Bien que sauvée par les pouvoirs publics, l’UBS a décidé de continuer à verser des bonus, comme c’est l’usage chez elle. De quoi soulever l’indignation de toute personne normalement constituée. Or le Conseil fédéral, le président de la Banque nationale (BNS) et l’autorité de surveillance des marchés financiers, la FINMA, estiment justifiée la distribution de deux milliards de bonus. « Je trouve que c’est en ordre », a dit la conseillère fédérale Doris Leuthard au Forum économique mondial de Davos, car il semble qu’il ne s’agit pas uniquement de bonus, mais, par exemple, d’un 13e salaire figurant parmi les coûts salariaux variables.

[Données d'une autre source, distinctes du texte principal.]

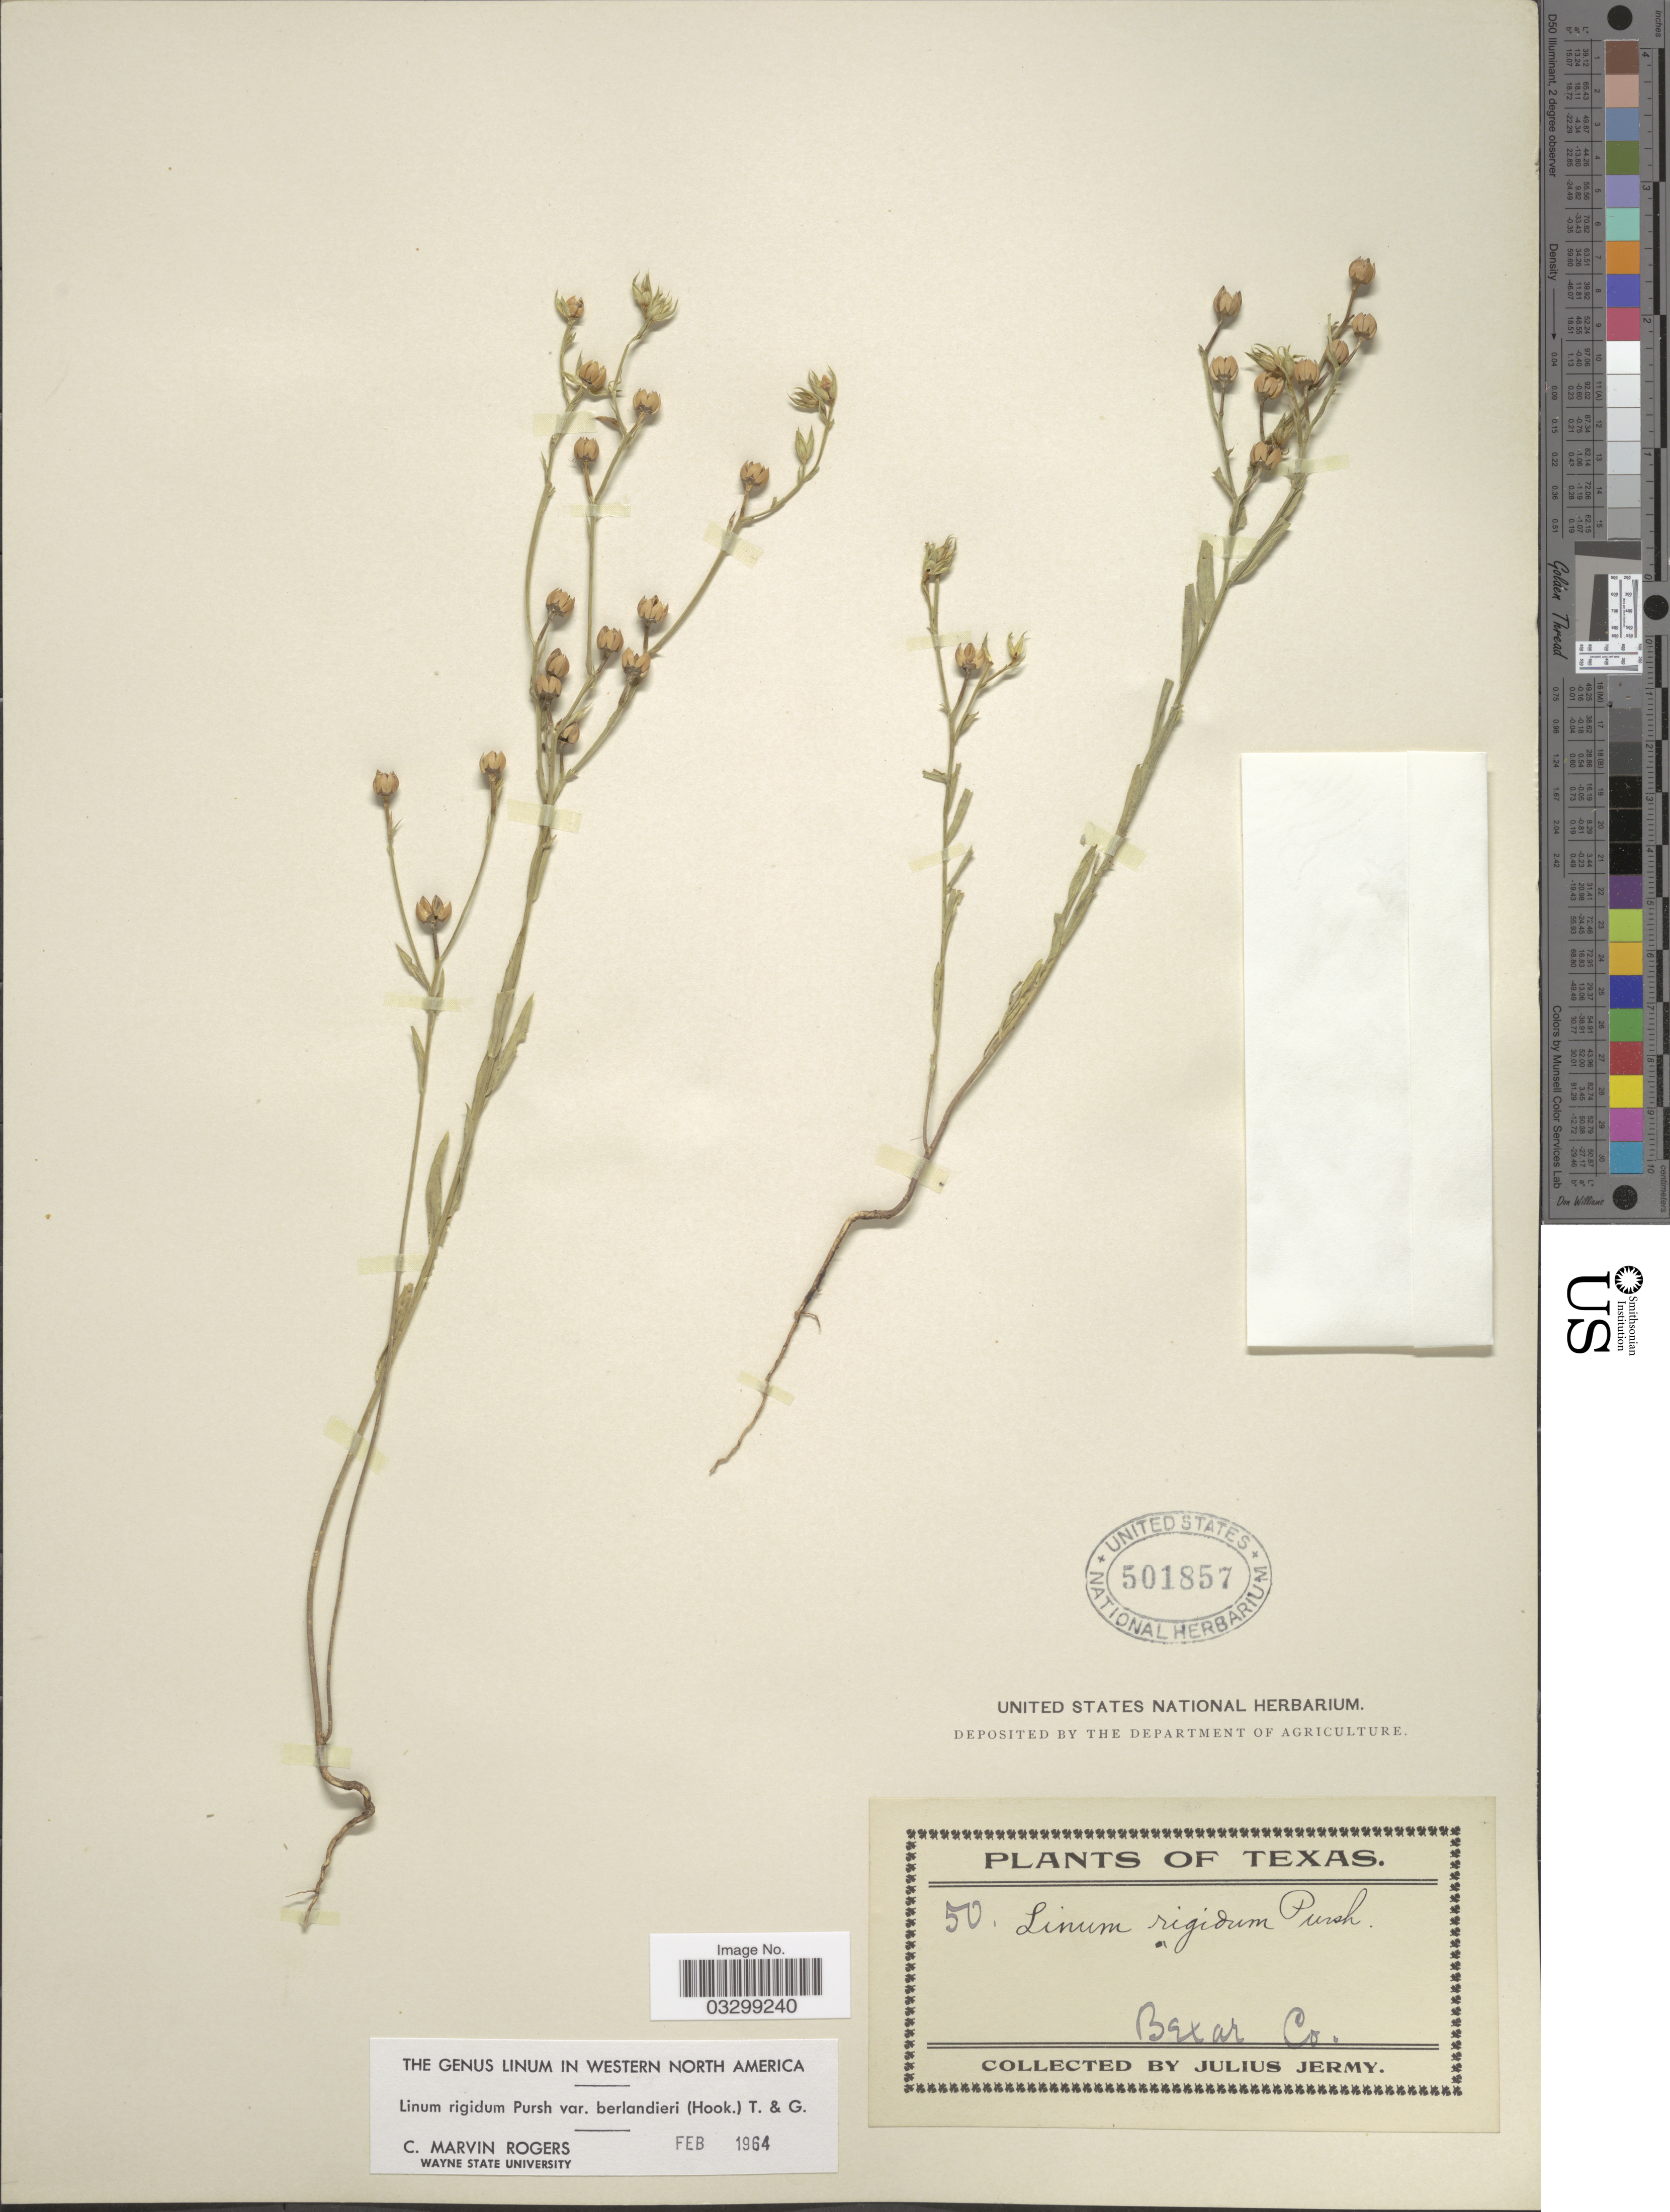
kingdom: Plantae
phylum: Tracheophyta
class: Magnoliopsida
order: Malpighiales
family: Linaceae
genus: Linum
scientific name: Linum rigidum var. berlandieri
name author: Pursh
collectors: J. Jermy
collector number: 50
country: United States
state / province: Texas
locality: Bexar Co.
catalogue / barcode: US 501857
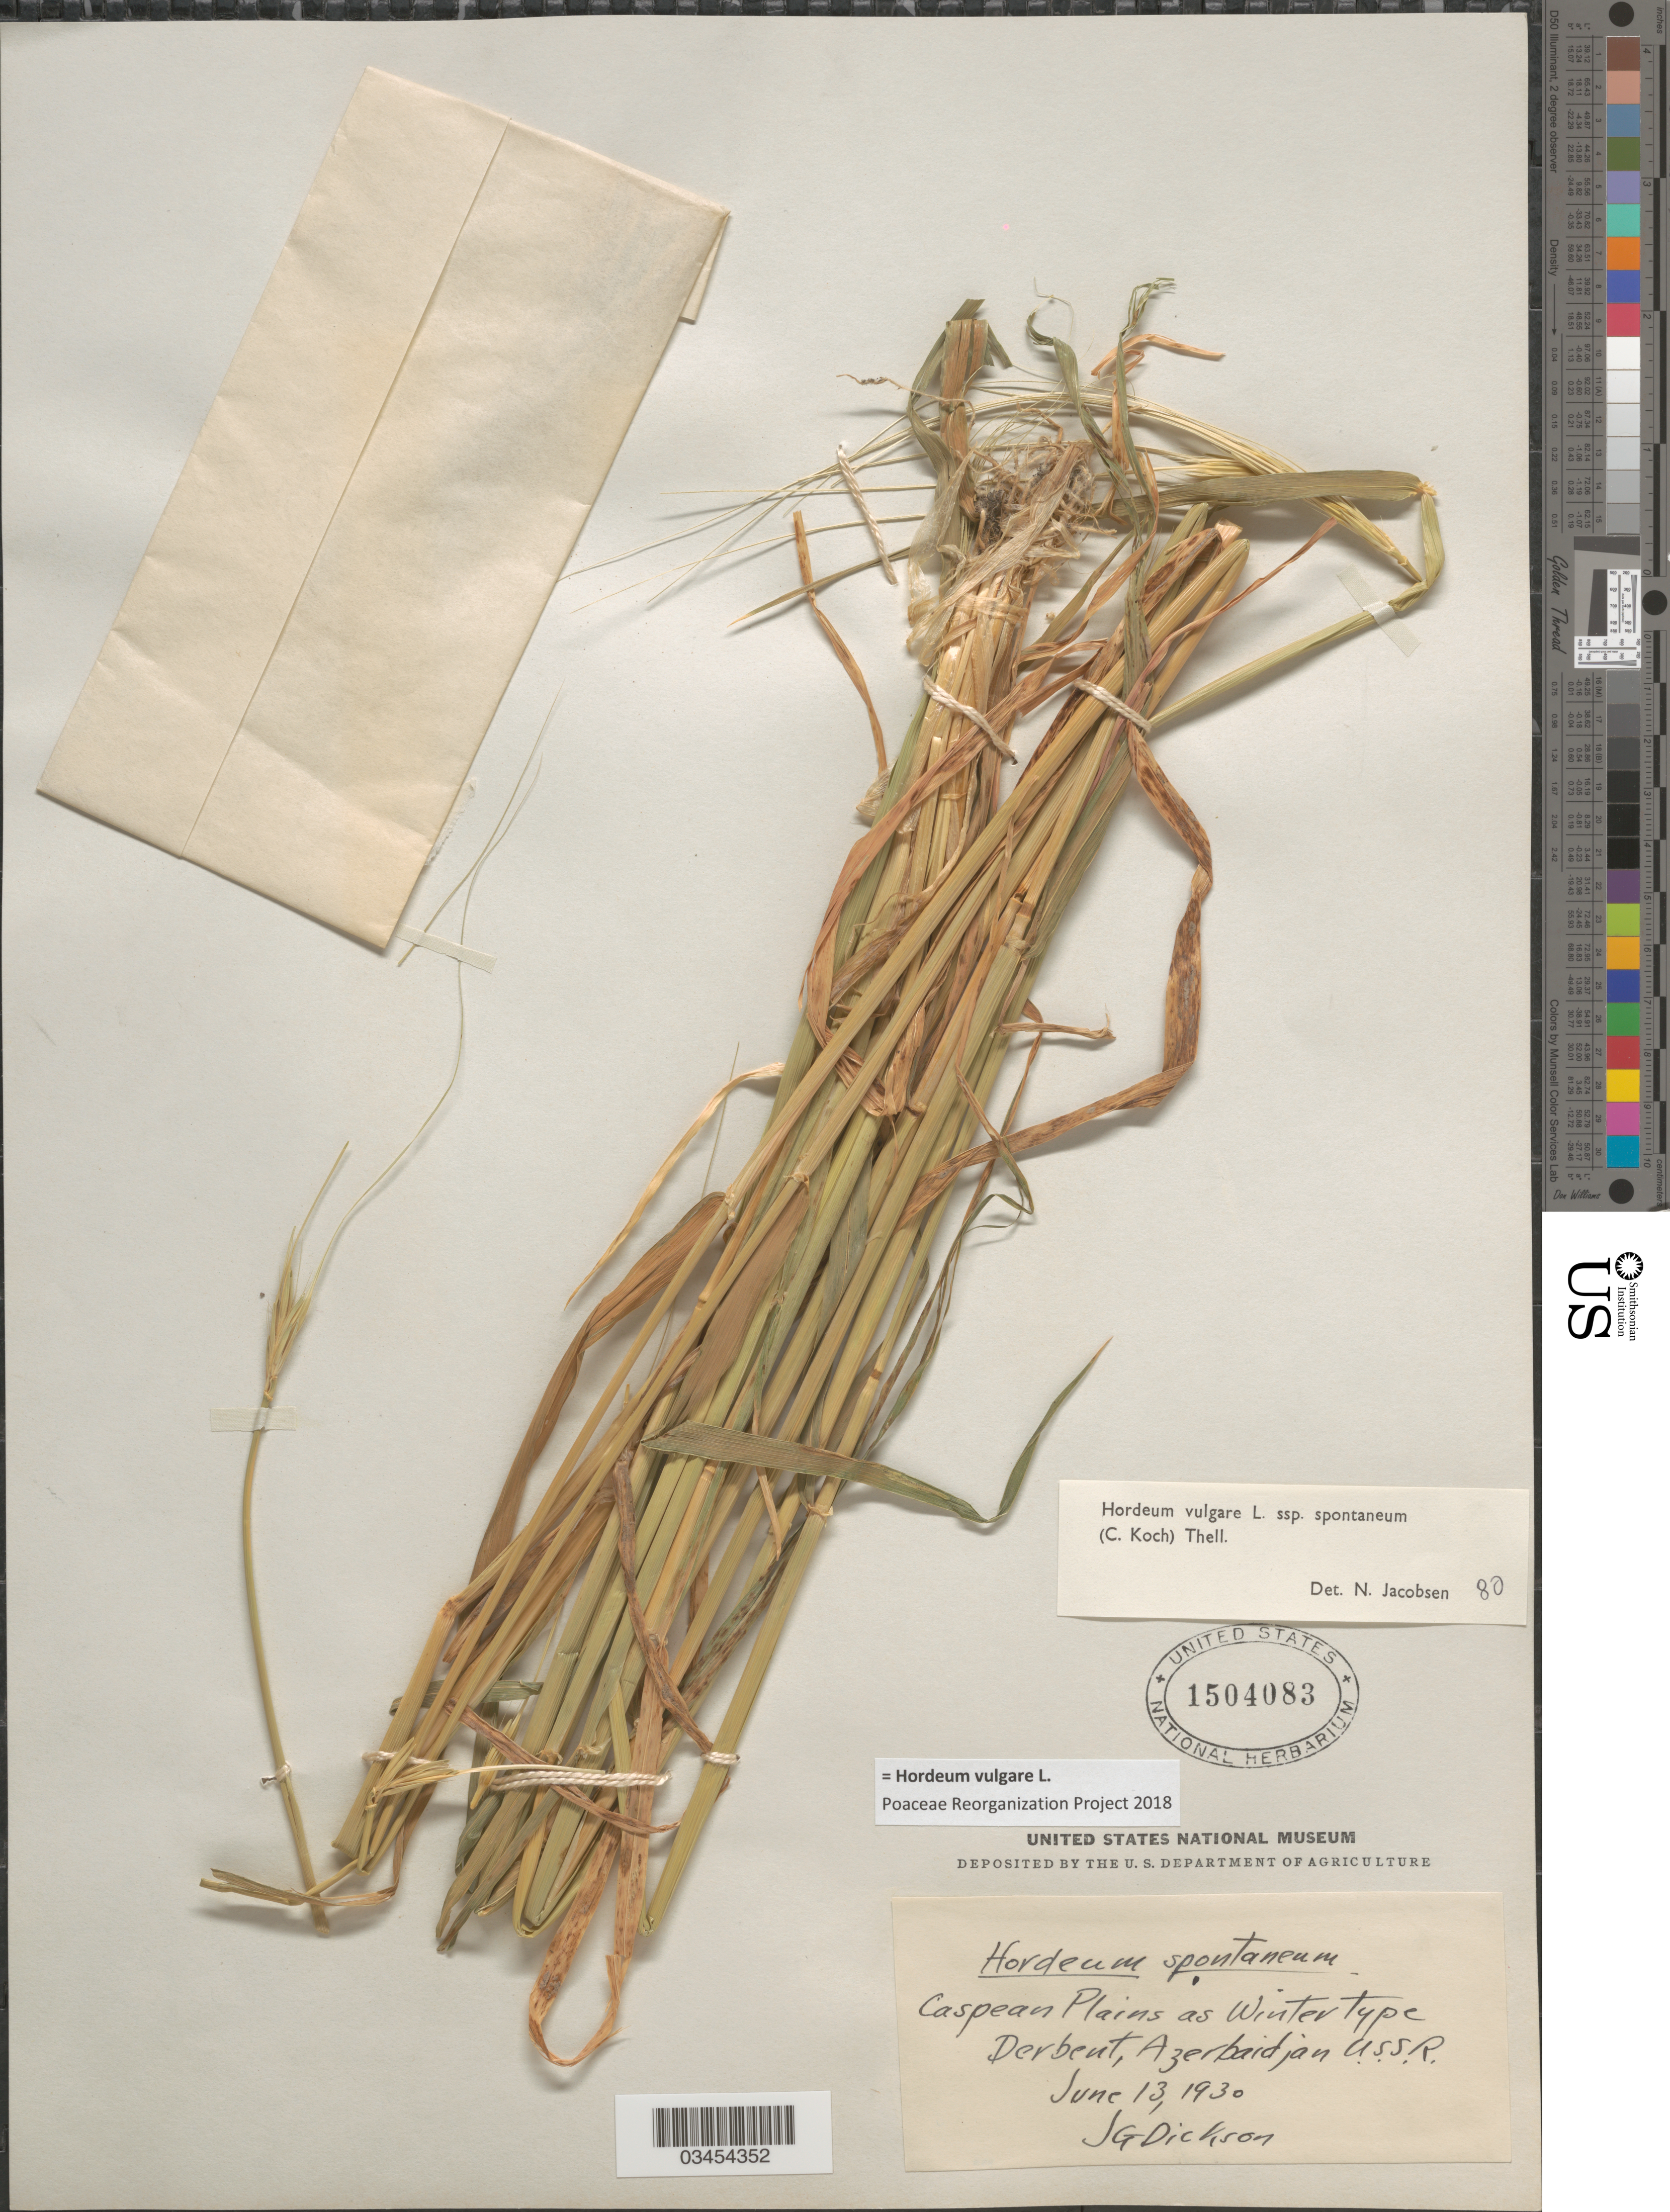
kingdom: Plantae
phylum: Tracheophyta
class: Liliopsida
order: Poales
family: Poaceae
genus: Hordeum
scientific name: Hordeum vulgare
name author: L.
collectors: J. Dickson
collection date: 1930-06-13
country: Azerbaijan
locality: Caspean Plains as Wintertype. Derbent, Azerbaidjan U.S.S.R.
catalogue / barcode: US 1504083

Ainsi, une nouvelle mode linguistique a conquis notre pays, du moins ses éléments bourgeois : « bonus » est un terme désormais stigmatisé et honni, alors que « parts variables du salaire » est une expression agréée et même défendue par le président de la BNS, Monsieur Jean-Pierre Roth.
Les pratiques restées opaques de l’UBS
Peut-être bien que le système salarial de l’UBS est aussi opaque que les « produits structurés » de cette dernière et que plus personne n’y comprend plus rien. Mais la grossière stratégie de justification de l’UBS adoptée par notre gouvernement et consorts consiste uniquement à jeter de la poudre aux yeux. Du réchauffé !
Le concept de « bonus » est un concept séduisant dont la définition juridique n’est pas claire. Il est la « part variable du salaire » par excellence, car il peut être tout ce qui, touchant à la rémunération du travail, n’est pas compris dans le salaire fixe. Un bonus peut jouer le rôle d’une gratification, une prime au rendement ou une participation aux bénéfices. Mais un 13e salaire n’est pas un bonus parce que, s’il est convenu, il fait partie du salaire fixe. Les deux milliards de l’UBS ne sont donc pas affectés au versement d’un 13e salaire, mais à des indemnisations variables toujours aussi opaques.
Le bonus peut être une part du salaire, lorsqu’il est calculable sur une base objective. Cela veut dire qu’il est impérativement dû lorsqu’il correspond à une prestation objective, par exemple la réalisation d’un bénéfice ou d’un but défini. Mais le hic, c’est l’appréciation de ce dernier…
Toujours le risque du copinage
Passons maintenant à la question du montant du bonus. Il peut être clairement défini – par exemple : 1 mois de salaire), ou laissé à l’appréciation du patron, comme c’est souvent le cas. Ce dernier souhaite en effet la plus grande flexibilité possible en cette matière, souhaitant se réserver le droit de ne pas traiter tous ses employé(e)s de la même manière ; cela, afin de pouvoir « mieux » en récompenser certains. Un système de bonus ne tombe pas du ciel, mais est mis au point par la direction qui lui donne ensuite sa bénédiction. Il va donc de soi que les plus « intimes » recevront le plus, quelle que soit leur prestation. Si bien qu’un tel système devient un simple « libre-service ».
Les problèmes rencontrés lors de l’appréciation de la prestation fournie et de la part variable du salaire n’apparaissent pas uniquement dans le cas de systèmes de bonus. Les rémunérations variables sont toujours sujettes à une partialité opaque et au copinage, les critères les plus pointus n’étant pas d’un grand secours ici.
La solution s’appelle « salaires fixes »
En rebaptisant « parts variables du salaire » les bonus et en en justifiant le versement, les sauveteurs de l’UBS pérennisent telle quelle l’ancienne politique salariale des banques. La solution, ce ne sont pas de nouvelles formes de parts variables du salaire, car elles incitent non pas à plus de prestations, mais à un comportement dangereux. La solution s’appelle « salaires fixes ». Une solution qui s’applique aussi bien aux entreprises soutenues par l’État, comme l’UBS, qu’aux autres établissements bancaires. Si les accros du libre-service décrit plus haut veulent continuer à (s’) octroyer des millions de francs de rémunérations variables, alors il faudra que ces versements soient au moins soumis à l’impôt sur les bénéfices.